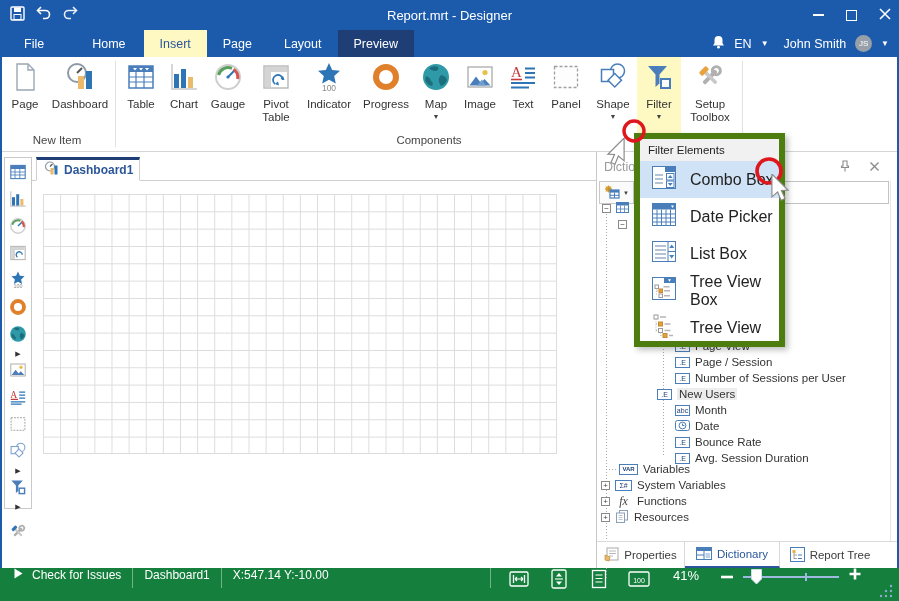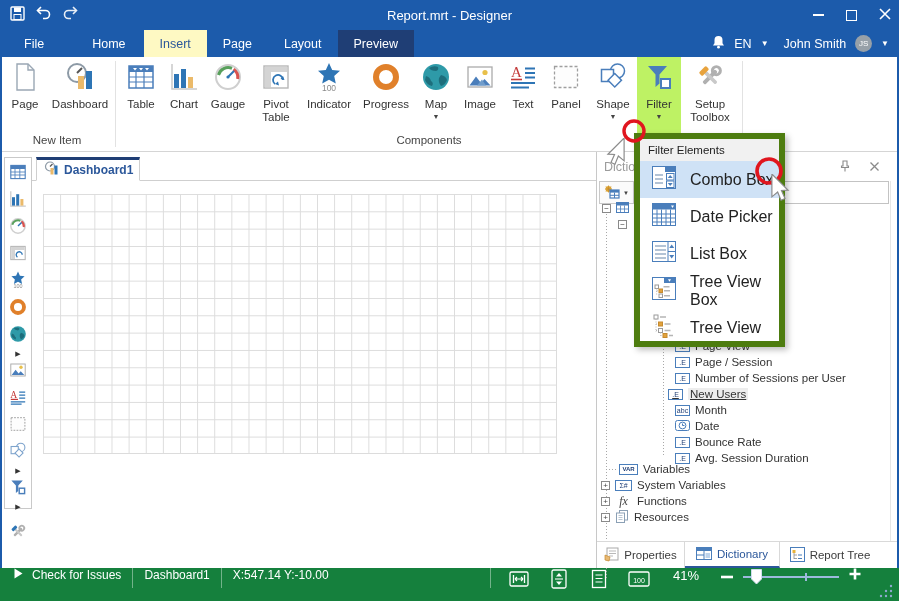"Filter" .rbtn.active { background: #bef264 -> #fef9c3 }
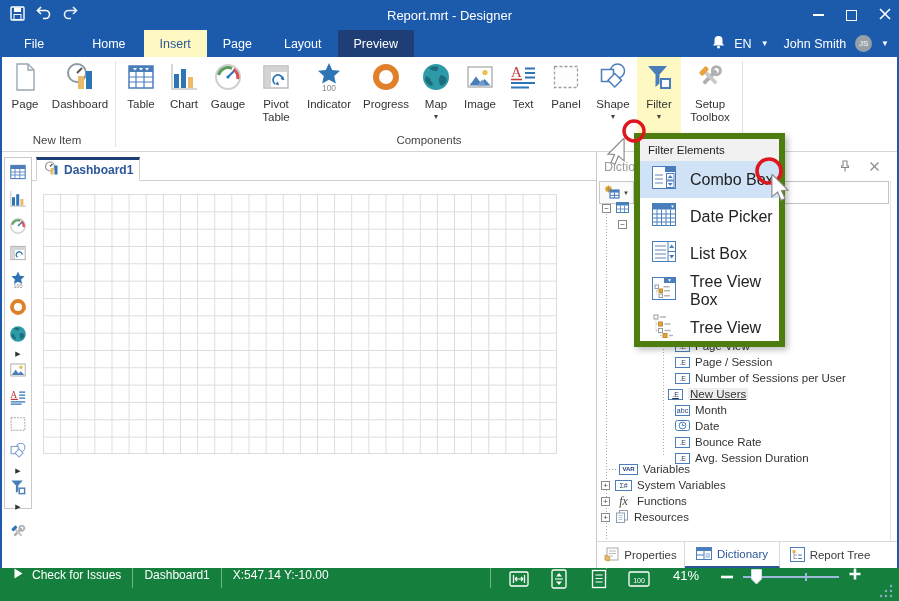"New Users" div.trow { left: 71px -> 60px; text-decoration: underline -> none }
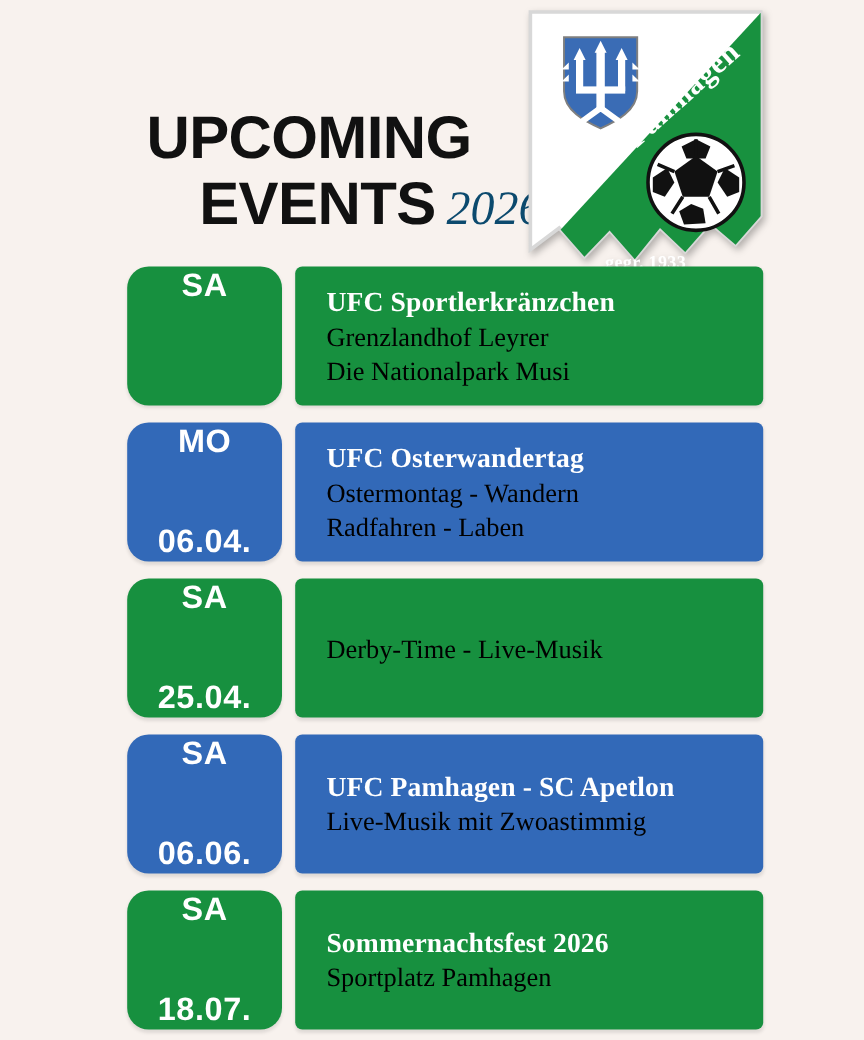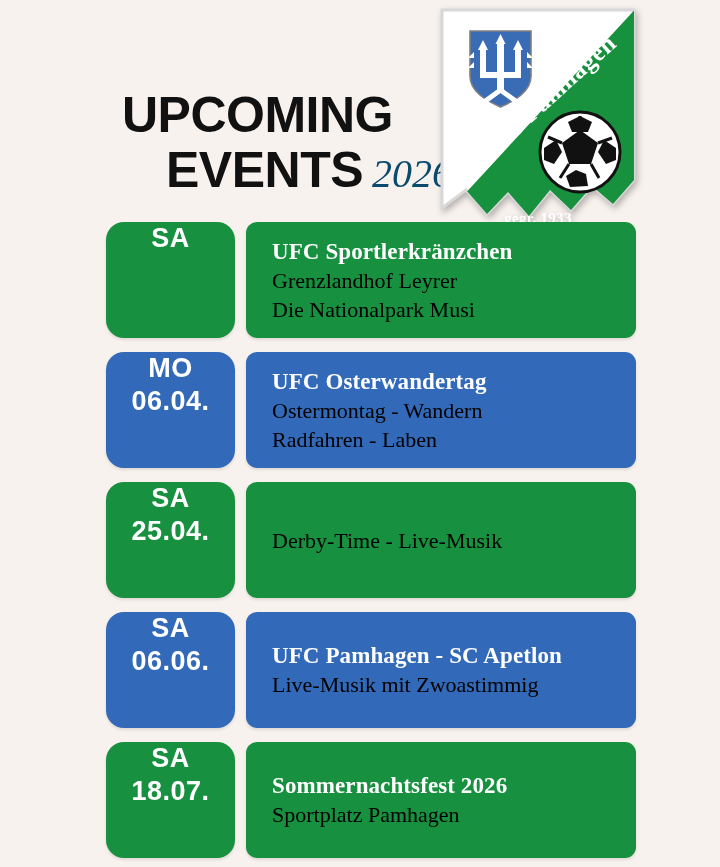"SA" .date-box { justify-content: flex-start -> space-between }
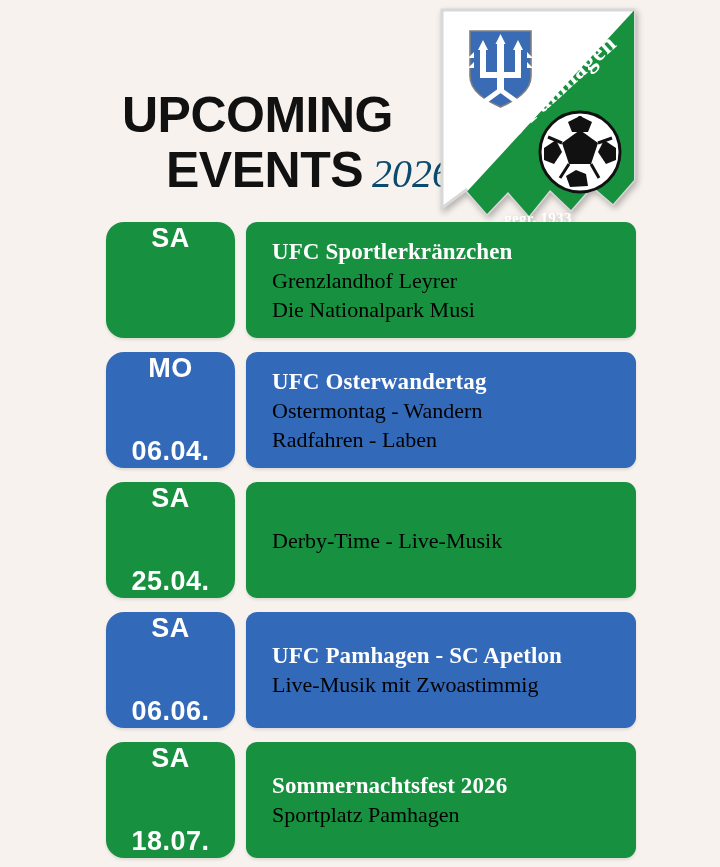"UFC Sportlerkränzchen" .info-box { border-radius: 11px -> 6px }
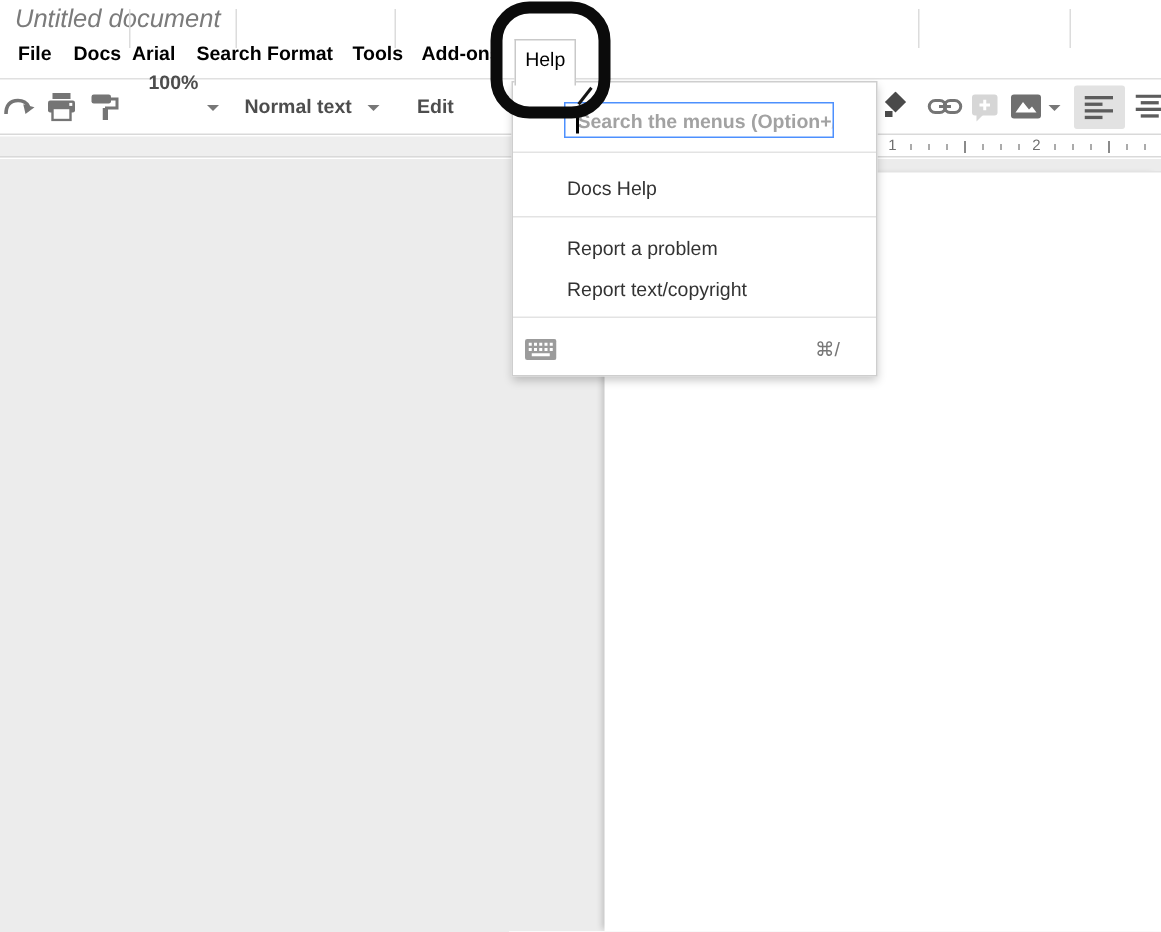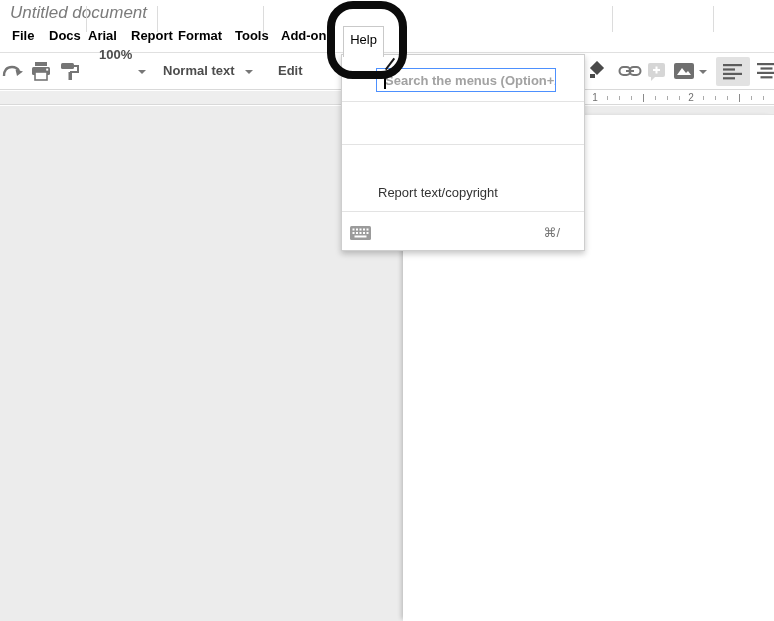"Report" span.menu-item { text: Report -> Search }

□ □ □ □

Set down every record once more, word for word, without pictures.

→ **COMPLETED EXERCISE**
"Filter" .rbtn.active { background: #bef264 -> #fef9c3 }
"New Users" div.trow { left: 71px -> 60px; text-decoration: underline -> none }
"SA" .date-box { justify-content: flex-start -> space-between }
"UFC Sportlerkränzchen" .info-box { border-radius: 11px -> 6px }
"Report" span.menu-item { text: Report -> Search }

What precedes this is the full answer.